Member of the Georgia State Senate
- In office 1959–1960

Member of the Georgia House of Representatives
- In office 1961–1982

Personal details
- Born: January 22, 1921 Rockdale County, Georgia, U.S.
- Died: March 26, 2007 (aged 86) Conyers, Georgia, U.S.
- Party: Democratic
- Spouse: Doris Elizabeth Henson
- Children: 2
- Alma mater: University of North Georgia University of Georgia School of Law
- Occupation: Judge

= Clarence R. Vaughn Jr. =

American judge and politician

Clarence R. Vaughn Jr. (January 22, 1921 – March 26, 2007) was an American judge and politician. He served as a Democratic member of the Georgia House of Representatives and the Georgia State Senate.

== Life and career ==
Vaughn was born in Rockdale County, Georgia. He attended the University of North Georgia and the University of Georgia School of Law.

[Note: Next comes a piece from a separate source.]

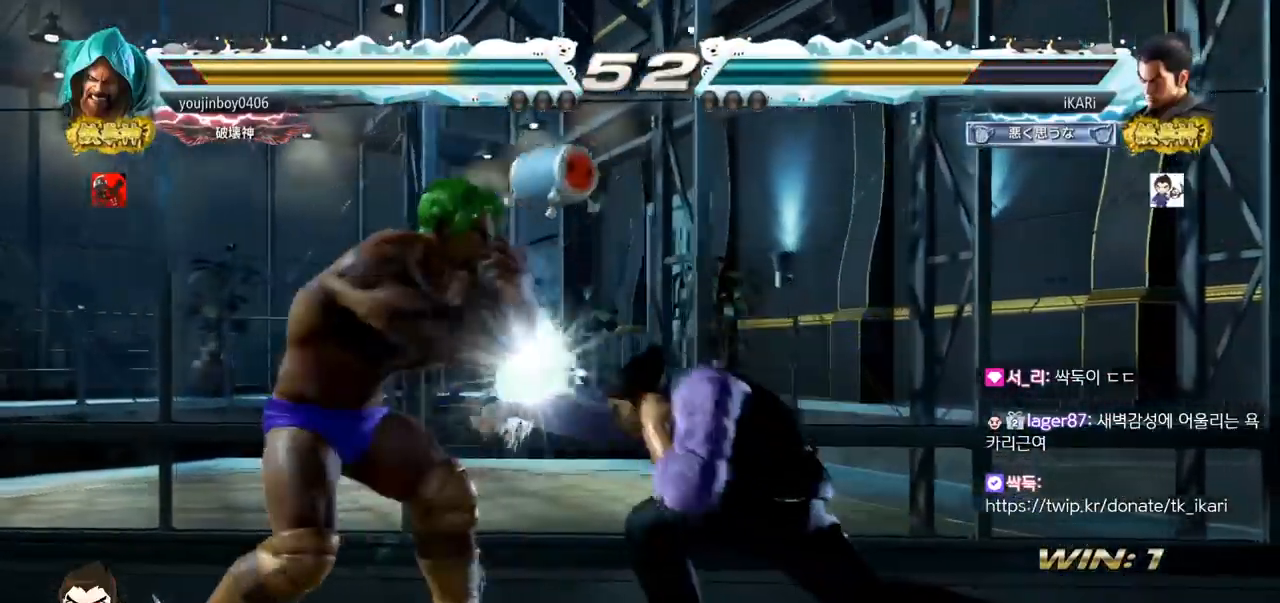
{"buttons": [], "left_stick": "right", "events": [[217, "left_stick", "right"], [267, "left_stick", "center"], [334, "left_stick", "right"]]}
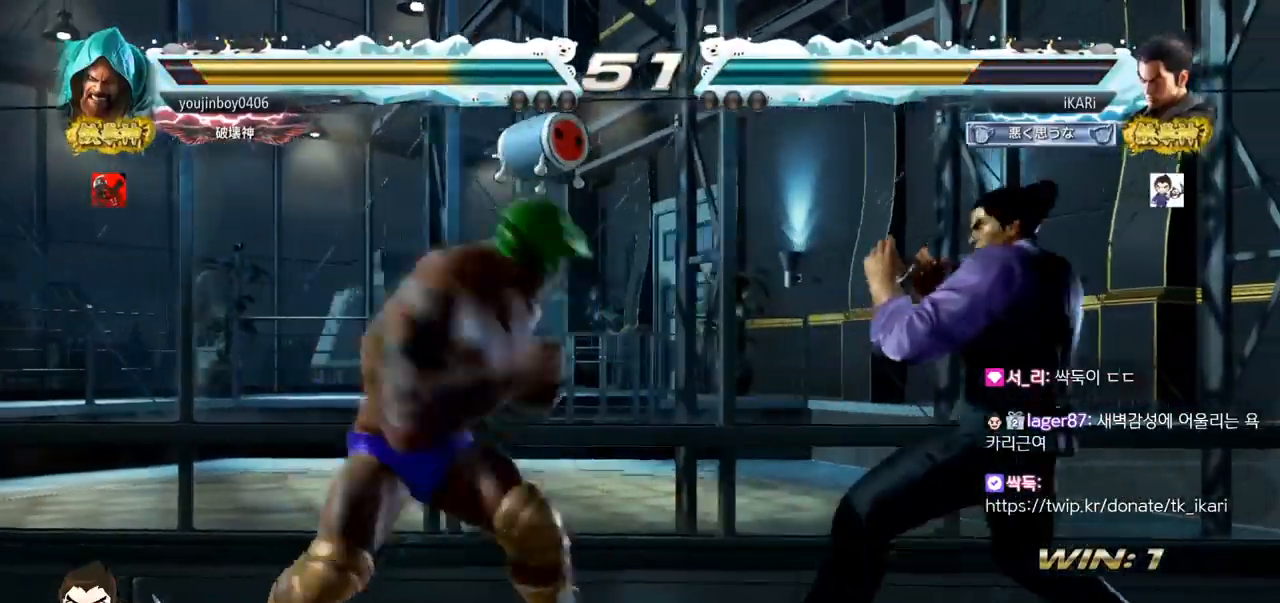
{"buttons": [], "left_stick": "center", "events": [[100, "left_stick", "center"], [217, "left_stick", "right"], [500, "left_stick", "center"]]}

He became a superior court judge of the Rockdale, Georgia, Judicial Circuit.

In 1959, Vaughn was elected to the Georgia State Senate, serving until 1960. In 1961, he was elected to the Georgia House of Representatives, serving until 1982. In the same year, he was elected to serve as a judge for the Rockdale Judicial Circuit.

Vaughn died on March 26, 2007, at his home in Conyers, Georgia, at the age of 86.